*Data:*
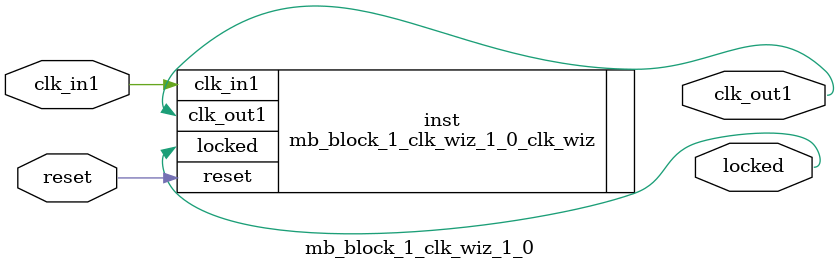
<source format=v>


`timescale 1ps/1ps

(* CORE_GENERATION_INFO = "mb_block_1_clk_wiz_1_0,clk_wiz_v6_0_11_0_0,{component_name=mb_block_1_clk_wiz_1_0,use_phase_alignment=true,use_min_o_jitter=false,use_max_i_jitter=false,use_dyn_phase_shift=false,use_inclk_switchover=false,use_dyn_reconfig=false,enable_axi=0,feedback_source=FDBK_AUTO,PRIMITIVE=MMCM,num_out_clk=1,clkin1_period=10.000,clkin2_period=10.000,use_power_down=false,use_reset=true,use_locked=true,use_inclk_stopped=false,feedback_type=SINGLE,CLOCK_MGR_TYPE=NA,manual_override=false}" *)

module mb_block_1_clk_wiz_1_0 
 (
  // Clock out ports
  output        clk_out1,
  // Status and control signals
  input         reset,
  output        locked,
 // Clock in ports
  input         clk_in1
 );

  mb_block_1_clk_wiz_1_0_clk_wiz inst
  (
  // Clock out ports  
  .clk_out1(clk_out1),
  // Status and control signals               
  .reset(reset), 
  .locked(locked),
 // Clock in ports
  .clk_in1(clk_in1)
  );

endmodule

</source>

*Problem statement:*
Please give the data above again in exact form and omit every picture.

*Answer:*
<source format=v>


`timescale 1ps/1ps

(* CORE_GENERATION_INFO = "mb_block_1_clk_wiz_1_0,clk_wiz_v6_0_11_0_0,{component_name=mb_block_1_clk_wiz_1_0,use_phase_alignment=true,use_min_o_jitter=false,use_max_i_jitter=false,use_dyn_phase_shift=false,use_inclk_switchover=false,use_dyn_reconfig=false,enable_axi=0,feedback_source=FDBK_AUTO,PRIMITIVE=MMCM,num_out_clk=1,clkin1_period=10.000,clkin2_period=10.000,use_power_down=false,use_reset=true,use_locked=true,use_inclk_stopped=false,feedback_type=SINGLE,CLOCK_MGR_TYPE=NA,manual_override=false}" *)

module mb_block_1_clk_wiz_1_0 
 (
  // Clock out ports
  output        clk_out1,
  // Status and control signals
  input         reset,
  output        locked,
 // Clock in ports
  input         clk_in1
 );

  mb_block_1_clk_wiz_1_0_clk_wiz inst
  (
  // Clock out ports  
  .clk_out1(clk_out1),
  // Status and control signals               
  .reset(reset), 
  .locked(locked),
 // Clock in ports
  .clk_in1(clk_in1)
  );

endmodule

</source>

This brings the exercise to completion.